(Epilogue) The Silent Ticks of a Clock

Everything is white like the freshly fallen snow in mid-winter. Sometimes I wonder what color would pop out of this white dream. But nothing ever pops out of here to there. Its always the same old same old. There are times where I think I see color but its only a flash of my past. Who knew my past was filled with colors. I should've enjoyed them while they lasted.

My hands and legs feels tired. My whole body is giving up. I want to sleep. The ground is soft. Am I tired or is my body giving up?

Unfortunately for me, I was just tired. I don't know how long I slept for but it felt like forever. Everything is still white. I can only see the color of my hands. They seem to blending into the white again.

Do you hear something? It sounds like metals clanking with each other. What's happening. Is the wall moving? Color? Color starts to pour into the room but there is still white covering up the color. I want the colors. Please… I need to see if these are real colors but most importantly I want to know if it living. I try to reach out to it but the colors pull away. They ask me something. I can't understand. What are they saying?

Ow. They injected me with something. I try to grab them. I now know that they're real. The colors quickly leave the white dream. The thing they injected in me is taking a toll on my eyes. The white dream is no longer the bright and blinding white I had previously saw. The white dream slowly started to fading into a dirty white color. The pure white snow was gone. Replaced by the tainted muddy snow of reality.

Where am I? Who am I? What's happening to me?

The dull white room is extremely quiet. I can't hear anything but the ringing in my ears. I sit there in silence, wait for something. I don't know what I am waiting for but I know that something is about to come.

The silence continues to devour me. I start to hear sounds. I look around for those sounds but just as I started the search, the sound promptly leaves. I wish I could hear something organic again. Something that is real not the sound of ringing in my ears. Or the muffled pounds near one side of the room. Why do I deserve such a fate?

Again. Do you hear those synthetic nosies? They're trying to distract me. I know that they're out there to harm me. These nosies…disturbing yet oddly satisfying. I wish I had a clock with me, so I would be able to know how close I was to my death time.

I love the sound of a ticking clock but there is no clock here. I know time is passing by but I don't know how much time is slipping by me. It's as if I'm being blindfold and asked to search for the missing time in a room with no time.

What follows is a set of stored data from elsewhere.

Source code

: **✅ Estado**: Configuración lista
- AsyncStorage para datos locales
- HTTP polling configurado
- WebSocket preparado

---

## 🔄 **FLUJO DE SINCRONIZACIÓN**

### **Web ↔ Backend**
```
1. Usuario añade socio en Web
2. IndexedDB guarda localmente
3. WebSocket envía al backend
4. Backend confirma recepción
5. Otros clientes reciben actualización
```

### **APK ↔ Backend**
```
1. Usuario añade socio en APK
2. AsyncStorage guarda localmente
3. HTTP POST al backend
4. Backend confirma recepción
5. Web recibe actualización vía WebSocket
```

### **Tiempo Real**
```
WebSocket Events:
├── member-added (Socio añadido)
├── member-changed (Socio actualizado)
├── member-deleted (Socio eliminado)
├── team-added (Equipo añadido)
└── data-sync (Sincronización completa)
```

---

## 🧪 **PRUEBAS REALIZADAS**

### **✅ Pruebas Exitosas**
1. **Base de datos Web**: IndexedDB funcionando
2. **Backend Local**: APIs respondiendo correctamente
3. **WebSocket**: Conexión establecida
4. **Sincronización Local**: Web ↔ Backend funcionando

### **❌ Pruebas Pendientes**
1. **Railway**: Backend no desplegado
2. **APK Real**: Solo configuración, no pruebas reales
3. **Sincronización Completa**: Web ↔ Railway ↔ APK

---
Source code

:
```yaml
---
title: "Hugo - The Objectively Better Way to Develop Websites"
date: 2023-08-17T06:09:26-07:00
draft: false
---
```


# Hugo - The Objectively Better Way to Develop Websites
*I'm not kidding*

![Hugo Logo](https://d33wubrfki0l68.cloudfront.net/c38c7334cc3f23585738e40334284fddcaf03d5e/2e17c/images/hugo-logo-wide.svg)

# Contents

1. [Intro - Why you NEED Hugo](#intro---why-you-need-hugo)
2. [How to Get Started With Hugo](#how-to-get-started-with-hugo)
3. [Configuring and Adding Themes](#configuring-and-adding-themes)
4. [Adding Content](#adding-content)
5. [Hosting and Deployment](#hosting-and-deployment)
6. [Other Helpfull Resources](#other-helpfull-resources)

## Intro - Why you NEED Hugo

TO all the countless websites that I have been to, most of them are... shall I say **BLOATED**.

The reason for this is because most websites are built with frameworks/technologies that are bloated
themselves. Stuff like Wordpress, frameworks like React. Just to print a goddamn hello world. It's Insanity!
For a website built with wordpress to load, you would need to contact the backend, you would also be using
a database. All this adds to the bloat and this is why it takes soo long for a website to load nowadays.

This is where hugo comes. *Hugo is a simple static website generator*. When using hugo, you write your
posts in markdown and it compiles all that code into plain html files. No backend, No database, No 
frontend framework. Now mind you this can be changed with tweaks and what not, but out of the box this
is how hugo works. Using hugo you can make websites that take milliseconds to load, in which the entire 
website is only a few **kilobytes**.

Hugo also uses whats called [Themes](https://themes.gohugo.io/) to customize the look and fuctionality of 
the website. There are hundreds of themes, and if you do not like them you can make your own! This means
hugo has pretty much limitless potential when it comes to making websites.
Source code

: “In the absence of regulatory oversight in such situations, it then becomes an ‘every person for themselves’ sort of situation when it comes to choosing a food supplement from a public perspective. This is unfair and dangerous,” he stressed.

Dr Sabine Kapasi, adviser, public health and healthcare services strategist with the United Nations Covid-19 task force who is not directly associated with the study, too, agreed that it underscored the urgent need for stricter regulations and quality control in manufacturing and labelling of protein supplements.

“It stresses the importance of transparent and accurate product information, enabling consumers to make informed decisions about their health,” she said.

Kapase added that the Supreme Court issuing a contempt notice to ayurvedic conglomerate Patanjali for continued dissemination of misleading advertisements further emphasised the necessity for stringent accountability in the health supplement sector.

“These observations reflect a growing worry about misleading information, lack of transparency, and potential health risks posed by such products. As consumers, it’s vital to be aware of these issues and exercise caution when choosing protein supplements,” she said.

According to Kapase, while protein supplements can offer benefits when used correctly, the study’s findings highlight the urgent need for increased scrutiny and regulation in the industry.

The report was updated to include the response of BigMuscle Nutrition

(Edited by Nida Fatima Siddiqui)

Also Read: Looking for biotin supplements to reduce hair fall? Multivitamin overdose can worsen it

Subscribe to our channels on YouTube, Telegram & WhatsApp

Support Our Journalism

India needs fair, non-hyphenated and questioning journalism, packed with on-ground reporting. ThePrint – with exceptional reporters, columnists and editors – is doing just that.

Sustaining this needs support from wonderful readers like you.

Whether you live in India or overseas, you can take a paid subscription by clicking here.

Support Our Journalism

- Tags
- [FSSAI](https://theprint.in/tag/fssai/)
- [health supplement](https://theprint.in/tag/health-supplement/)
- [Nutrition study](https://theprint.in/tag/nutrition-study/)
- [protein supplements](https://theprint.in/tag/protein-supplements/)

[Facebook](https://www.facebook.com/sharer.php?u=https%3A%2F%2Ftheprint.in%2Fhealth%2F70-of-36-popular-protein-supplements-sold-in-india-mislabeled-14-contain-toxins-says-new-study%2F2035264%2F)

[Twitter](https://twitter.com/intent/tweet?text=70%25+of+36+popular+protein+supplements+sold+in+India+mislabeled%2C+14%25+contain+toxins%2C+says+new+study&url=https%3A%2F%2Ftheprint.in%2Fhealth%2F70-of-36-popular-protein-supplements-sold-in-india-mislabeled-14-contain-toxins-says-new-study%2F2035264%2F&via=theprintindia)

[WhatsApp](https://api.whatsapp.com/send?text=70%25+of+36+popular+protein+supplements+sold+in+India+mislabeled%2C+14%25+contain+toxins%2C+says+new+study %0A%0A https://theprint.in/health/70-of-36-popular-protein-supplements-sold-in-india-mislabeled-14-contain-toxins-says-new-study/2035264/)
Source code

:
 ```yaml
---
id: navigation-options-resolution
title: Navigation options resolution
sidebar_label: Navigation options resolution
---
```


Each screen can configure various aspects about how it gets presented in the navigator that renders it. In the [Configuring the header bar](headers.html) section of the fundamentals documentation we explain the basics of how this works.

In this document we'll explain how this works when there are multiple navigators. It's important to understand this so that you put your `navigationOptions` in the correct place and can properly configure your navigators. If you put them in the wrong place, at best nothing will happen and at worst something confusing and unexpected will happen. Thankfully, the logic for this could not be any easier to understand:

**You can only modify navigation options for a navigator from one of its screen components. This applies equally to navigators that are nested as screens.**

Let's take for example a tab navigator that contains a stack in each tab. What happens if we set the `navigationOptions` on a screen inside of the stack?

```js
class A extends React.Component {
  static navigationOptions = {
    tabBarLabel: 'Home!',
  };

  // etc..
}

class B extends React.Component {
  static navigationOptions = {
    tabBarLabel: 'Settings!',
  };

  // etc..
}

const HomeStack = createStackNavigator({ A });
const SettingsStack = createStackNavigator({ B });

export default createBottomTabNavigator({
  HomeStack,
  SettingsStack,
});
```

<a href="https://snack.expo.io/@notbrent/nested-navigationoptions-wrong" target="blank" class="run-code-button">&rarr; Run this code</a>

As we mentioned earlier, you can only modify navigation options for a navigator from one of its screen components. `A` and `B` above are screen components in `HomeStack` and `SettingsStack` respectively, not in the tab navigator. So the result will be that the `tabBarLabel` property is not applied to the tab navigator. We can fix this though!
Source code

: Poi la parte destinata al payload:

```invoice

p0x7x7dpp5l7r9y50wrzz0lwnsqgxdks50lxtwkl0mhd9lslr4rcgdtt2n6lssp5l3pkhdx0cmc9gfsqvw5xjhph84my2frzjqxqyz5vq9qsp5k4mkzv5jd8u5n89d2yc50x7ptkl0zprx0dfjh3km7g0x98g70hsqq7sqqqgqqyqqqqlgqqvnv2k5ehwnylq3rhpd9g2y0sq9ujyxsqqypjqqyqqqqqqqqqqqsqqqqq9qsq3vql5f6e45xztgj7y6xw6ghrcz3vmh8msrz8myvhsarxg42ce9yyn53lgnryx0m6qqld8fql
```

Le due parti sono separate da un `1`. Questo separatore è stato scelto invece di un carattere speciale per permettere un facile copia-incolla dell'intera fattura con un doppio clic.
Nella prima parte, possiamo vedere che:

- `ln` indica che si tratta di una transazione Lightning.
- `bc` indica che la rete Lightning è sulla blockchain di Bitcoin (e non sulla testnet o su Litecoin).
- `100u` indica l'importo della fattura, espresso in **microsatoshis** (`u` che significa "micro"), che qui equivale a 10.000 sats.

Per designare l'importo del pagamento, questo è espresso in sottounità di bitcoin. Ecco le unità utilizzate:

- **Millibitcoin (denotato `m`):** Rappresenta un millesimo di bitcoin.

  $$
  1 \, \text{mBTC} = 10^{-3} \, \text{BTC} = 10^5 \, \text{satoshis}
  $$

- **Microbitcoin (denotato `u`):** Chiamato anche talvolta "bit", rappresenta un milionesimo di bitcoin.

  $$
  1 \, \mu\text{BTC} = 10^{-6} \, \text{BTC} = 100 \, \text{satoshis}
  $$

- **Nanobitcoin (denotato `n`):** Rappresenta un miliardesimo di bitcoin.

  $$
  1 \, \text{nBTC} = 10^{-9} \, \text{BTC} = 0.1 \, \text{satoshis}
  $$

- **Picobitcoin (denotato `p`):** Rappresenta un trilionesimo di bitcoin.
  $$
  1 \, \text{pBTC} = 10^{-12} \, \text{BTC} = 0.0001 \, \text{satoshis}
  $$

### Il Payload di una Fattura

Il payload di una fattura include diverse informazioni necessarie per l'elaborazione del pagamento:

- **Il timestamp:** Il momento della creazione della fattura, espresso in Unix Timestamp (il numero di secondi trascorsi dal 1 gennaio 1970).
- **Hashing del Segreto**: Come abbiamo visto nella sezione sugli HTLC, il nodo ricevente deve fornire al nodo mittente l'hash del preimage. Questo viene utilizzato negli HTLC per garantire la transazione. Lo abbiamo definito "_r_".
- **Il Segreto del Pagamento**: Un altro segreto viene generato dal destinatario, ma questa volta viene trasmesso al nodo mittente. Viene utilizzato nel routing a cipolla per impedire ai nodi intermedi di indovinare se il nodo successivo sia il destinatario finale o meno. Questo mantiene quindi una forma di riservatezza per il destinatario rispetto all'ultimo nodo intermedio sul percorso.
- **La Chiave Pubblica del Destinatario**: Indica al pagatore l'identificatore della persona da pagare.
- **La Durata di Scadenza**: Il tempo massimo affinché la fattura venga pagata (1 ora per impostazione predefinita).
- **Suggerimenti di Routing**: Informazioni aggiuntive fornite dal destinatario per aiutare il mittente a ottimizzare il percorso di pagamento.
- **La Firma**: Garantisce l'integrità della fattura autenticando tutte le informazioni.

Look the walls are moving again. This time the colors cloaked in white have something in their hands. Something colorful. They continue to ask me questions but I only focus on the item in their hands. I can't make out what it is but I see something that's bright red. The other colors are blurred and I only notice the red. The red calls out to me. I need that red thing. I try to grab it out of their hands but their movements are much more faster than mine. I lunge at them but Im injected with something again. I feel myself calming down. The colors quickly leave when I start dozing off.

I had a strange dream that day. A vision of me in a wooden chair with something on my head. The colors cloaked in white were writing something down and discussing among themselves. I scream for them to look over but they ignore my horrendous yells of help. Soon they get closer to me asking me something I don't understand. Then a stinging pain starts to form behind my eyes. I yell out in pain but the sound around me is still like . I can still hear the silent ticks coming from a nearby clock. It only worsens the pain I feel now.